All SDD approaches and definitions I've found are spec-first, but not all strive to be spec-anchored or spec-as-source.
All SDD approaches and definitions I've found are spec-first, but not all strive to be spec-anchored or spec-as-source. Source: https://martinfowler.com/articles/exploring-gen-ai/sdd-3-tools.html

Stitch (Beta)

Stitch is still in beta, and I am an early adopter. The tool is powerful, but it is not a magic wand. It produces solid prototypes that replace a lot of what lazy UI/UX and front-end design used to require. More importantly, it generates two things that matter for what comes next: a visual output that can be imported directly into project documentation, and sample HTML that gives the AI coding model everything it needs to work from. You have both the material and the vocabulary to describe what you want.

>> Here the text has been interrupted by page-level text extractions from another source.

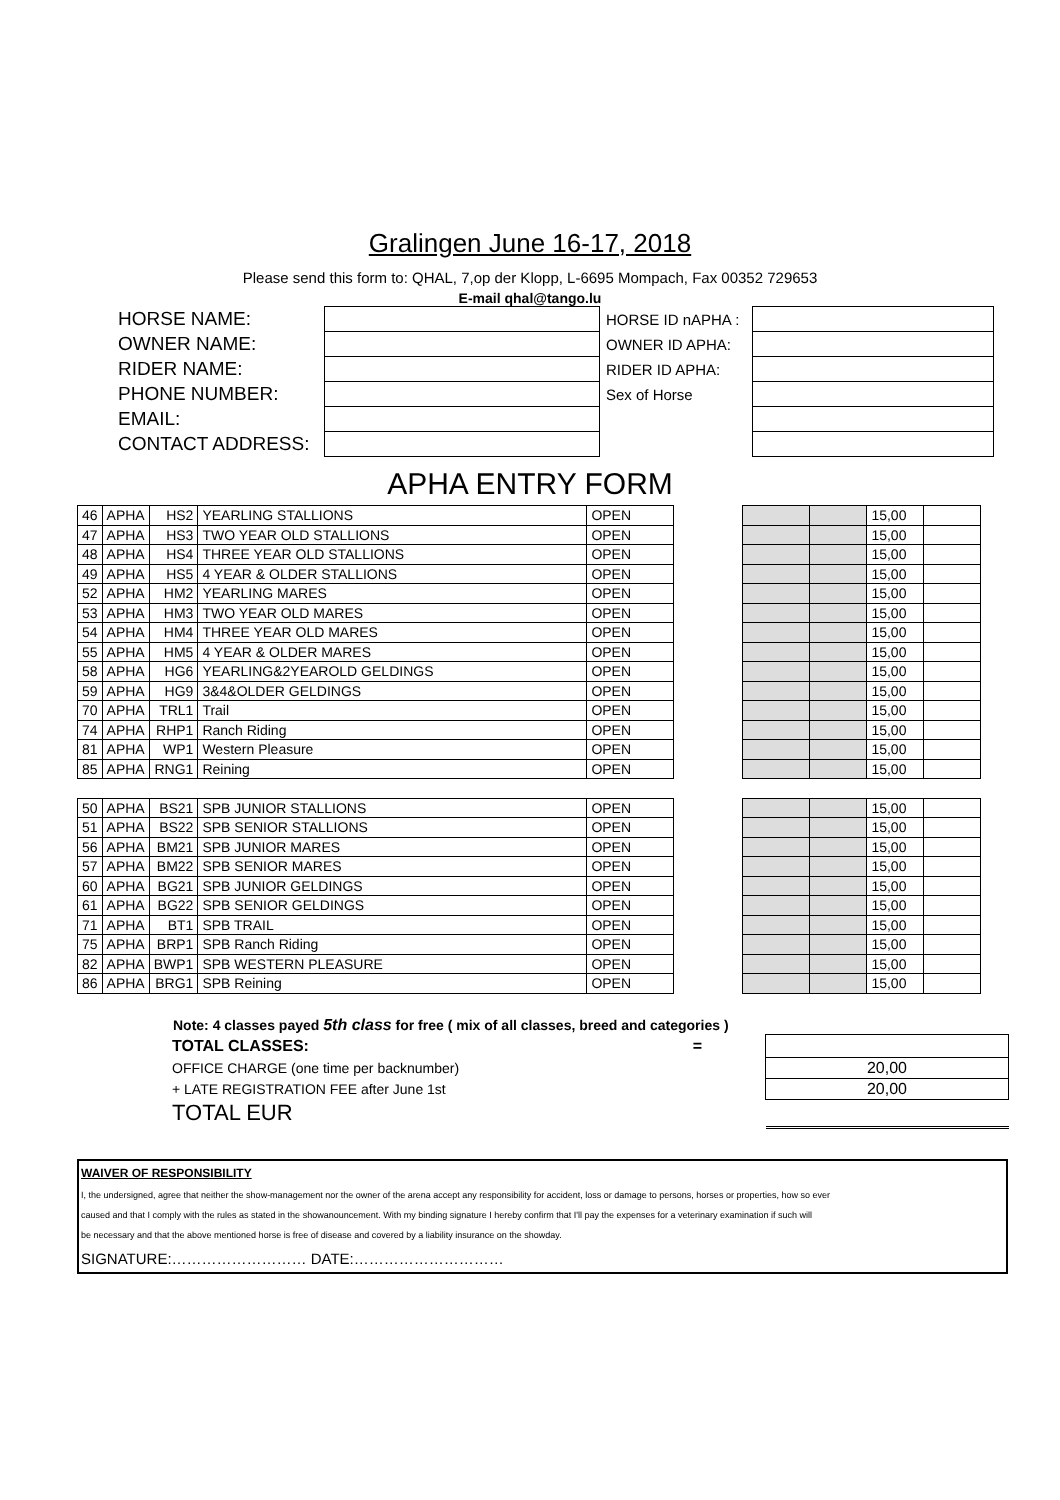Gralingen June 16-17, 2018
Please send this form to: QHAL, 7,op der Klopp, L-6695 Mompach, Fax 00352 729653
E-mail qhal@tango.lu
| HORSE NAME: | | HORSE ID nAPHA : | |
| OWNER NAME: | | OWNER ID APHA: | |
| RIDER NAME: | | RIDER ID APHA: | |
| PHONE NUMBER: | | Sex of Horse | |
| EMAIL: | | | |
| CONTACT ADDRESS: | | | |
APHA ENTRY FORM
| 46 | APHA | HS2 | YEARLING STALLIONS | OPEN |
| 47 | APHA | HS3 | TWO YEAR OLD STALLIONS | OPEN |
| 48 | APHA | HS4 | THREE YEAR OLD STALLIONS | OPEN |
| 49 | APHA | HS5 | 4 YEAR & OLDER STALLIONS | OPEN |
| 52 | APHA | HM2 | YEARLING MARES | OPEN |
| 53 | APHA | HM3 | TWO YEAR OLD MARES | OPEN |
| 54 | APHA | HM4 | THREE YEAR OLD MARES | OPEN |
| 55 | APHA | HM5 | 4 YEAR & OLDER MARES | OPEN |
| 58 | APHA | HG6 | YEARLING&2YEAROLD GELDINGS | OPEN |
| 59 | APHA | HG9 | 3&4&OLDER GELDINGS | OPEN |
| 70 | APHA | TRL1 | Trail | OPEN |
| 74 | APHA | RHP1 | Ranch Riding | OPEN |
| 81 | APHA | WP1 | Western Pleasure | OPEN |
| 85 | APHA | RNG1 | Reining | OPEN |
| 50 | APHA | BS21 | SPB JUNIOR STALLIONS | OPEN |
| 51 | APHA | BS22 | SPB SENIOR STALLIONS | OPEN |
| 56 | APHA | BM21 | SPB JUNIOR MARES | OPEN |
| 57 | APHA | BM22 | SPB SENIOR MARES | OPEN |
| 60 | APHA | BG21 | SPB JUNIOR GELDINGS | OPEN |
| 61 | APHA | BG22 | SPB SENIOR GELDINGS | OPEN |
| 71 | APHA | BT1 | SPB TRAIL | OPEN |
| 75 | APHA | BRP1 | SPB Ranch Riding | OPEN |
| 82 | APHA | BWP1 | SPB WESTERN PLEASURE | OPEN |
| 86 | APHA | BRG1 | SPB Reining | OPEN |
| | | 15,00 | |
| | | 15,00 | |
| | | 15,00 | |
| | | 15,00 | |
| | | 15,00 | |
| | | 15,00 | |
| | | 15,00 | |
| | | 15,00 | |
| | | 15,00 | |
| | | 15,00 | |
| | | 15,00 | |
| | | 15,00 | |
| | | 15,00 | |
| | | 15,00 | |
| | | 15,00 | |
| | | 15,00 | |
| | | 15,00 | |
| | | 15,00 | |
| | | 15,00 | |
| | | 15,00 | |
| | | 15,00 | |
| | | 15,00 | |
| | | 15,00 | |
| | | 15,00 | |
Note: 4 classes payed 5th class for free ( mix of all classes, breed and categories )
| TOTAL CLASSES: = | | |
| OFFICE CHARGE (one time per backnumber) | | 20,00 |
| + LATE REGISTRATION FEE after June 1st | | 20,00 |
| TOTAL EUR | | |
WAIVER OF RESPONSIBILITY
I, the undersigned, agree that neither the show-management nor the owner of the arena accept any responsibility for accident, loss or damage to persons, horses or properties, how so ever
caused and that I comply with the rules as stated in the showanouncement. With my binding signature I hereby confirm that I'll pay the expenses for a veterinary examination if such will
be necessary and that the above mentioned horse is free of disease and covered by a liability insurance on the showday.
SIGNATURE:……………………… DATE:…………………………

For instance, because I asked the model to blend a corgi and gaucho color scheme (which gives it much more to work with than a vague request like "warm creamy colors"), it named the theme "Caminha Atelier", drawing inspiration from the palette of the musician Marcelo Caminha's paintings. That kind of specificity propagates through the whole design in a way that generic instructions do not.

The Caminha Atelier home page prototype.
The Caminha Atelier home page prototype. Source: Google Stitch

Claude Sonnet 4.6

Once the Stitch prototypes were ready, I imported them into my workspace and used Claude Sonnet 4.6 to handle the coding. I am not a web developer, but I have some background in software development management, and the workflow is not so different from managing a team: you establish your readme, your roadmap for feature integration, your coding guidelines, and your editorial guidelines (since this project is mainly a blog with extra steps). With that context in place, the model acts as a versatile format converter, taking the HTML prototypes and transforming them into a working Jekyll site.

Since Copilot also integrates GPT models, which are strong at text analysis and generation and available for free, the division of work ended up natural: Claude built the whole framework, and the writing side of things is assisted by GPT-4.1. Worth noting that Claude Sonnet is not free, so it is worth being deliberate about when you reach for it.

The Caminha Atelier inspiration.
The Caminha Atelier inspiration. Source: Marcello Caminha's YouTube Channel

The main takeaways

This AI-assisted setup enables a focus on higher-level skills such as technical management, AI tooling, and documentation, while minimizing involvement with low-level coding tasks and implementation details.

The combination of a visual prototyping tool and a coding assistant is particularly effective for rapidly iterating on ideas and bridging gaps in technical expertise that are not central to the project goals. This approach is well-suited for personal or hobby projects, where a certain degree of imperfection is acceptable and the emphasis is on learning specific skills through application and experimentation, rather than exhaustive detail.

In practice, the AI automates routine tasks and forces me to establish clear workflows, allowing me to focus on the orchestration of the process and quality control based on my prior experiences in code management. This frees up time and cognitive resources to explore more emerging areas such as large language models, AI ethics, and advanced technical writing; which pleases me greatly.